05 (Figure S5A). For models constrained by both lineages, 59/66 cross-validation correlations ABT-737 nmr were significant at a threshold of p < 0.005 (Figure S5B). For 33 of these
neurons, we further explored the relationship between axial and surface tuning with an additional test (Figures 6B–6D) based on one high response medial axis stimulus, one intermediate response stimulus, and one low response stimulus. Medial axis structure was preserved while surface shape was substantially altered. For some neurons, responses to a given medial axis structure remained largely consistent across surface alterations (Figure 6B). In contrast, most neurons showed strong sensitivity to surface alterations (Figures 6C and 6D). The distribution of surface sensitivity (as measured by invariance to surface selleck products changes; Figure 6E, horizontal axis) was continuous. Even for neurons with substantial surface sensitivity (toward the left of the plot), tuning for medial axis structure remained consistent (as measured by correlation between axial tuning patterns across the different surface conditions; Figure 6E, vertical axis). The full set of 59 significant composite models (constrained by both lineages) is depicted in Figure 7. In each case, the model is projected onto
one high response stimulus from each of the two medial axis lineages (left and right), with the original shaded stimuli shown below.
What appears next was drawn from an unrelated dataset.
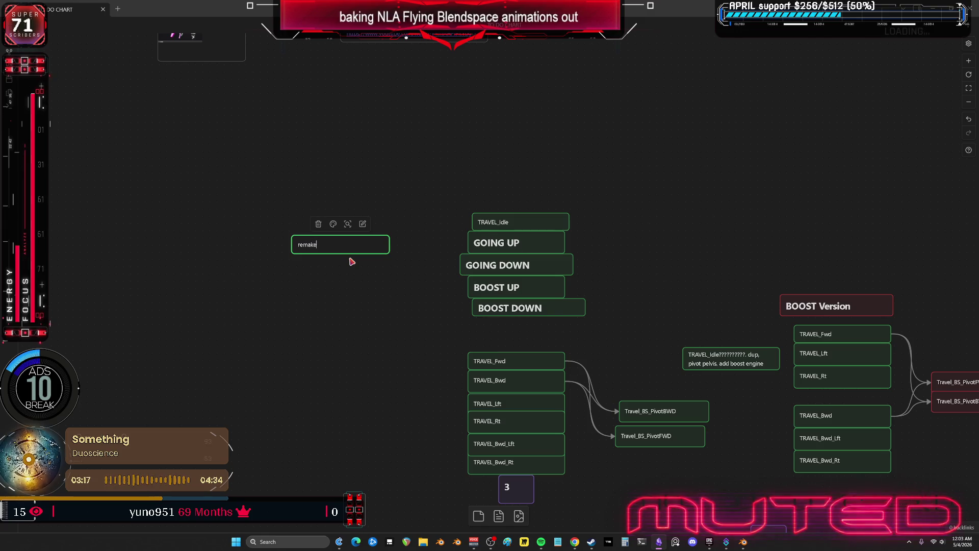
{"action": "type", "text": " idle from original l"}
We identified a wide array of medial axis tuning configurations, ranging from 1–12 components, and including single and double Y/T junctions. In most cases (48/59), the surface templates were at least partially associated with the same object fragments described by the medial axis templates. Surface configuration tuning also varied widely, and this was substantiated by surface models identified for the 45 neurons studied with two surface lineages (Figure S6). It is important to note that, while these tuning templates were often complex, they did not define the entire global structure of
high response stimuli. In fact, high response stimuli varied widely in global shape, both within and between stimulus lineages (Figures 1, 4, 5, 7, and 8). Thus, individual IT neurons do not appear to represent global shape, at least in the domain of novel, abstract objects Adenosine studied here. Rather, novel objects must be represented by the ensemble activity of IT neurons encoding their constituent substructures. Object shape in three dimensions is inferred from 2D image features, including shading and 2D occlusion boundary contours (Koenderink, 1984). Many IT neurons appear to encode inferred 3D object shape (Janssen et al., 2000a and Janssen et al., 2000b), rather than low-level image features, since IT shape tuning remains consistent across dramatic changes in 2D shading patterns (produced by altered lighting direction) and is strongly diminished or abolished by removing depth cues (Yamane et al., 2008).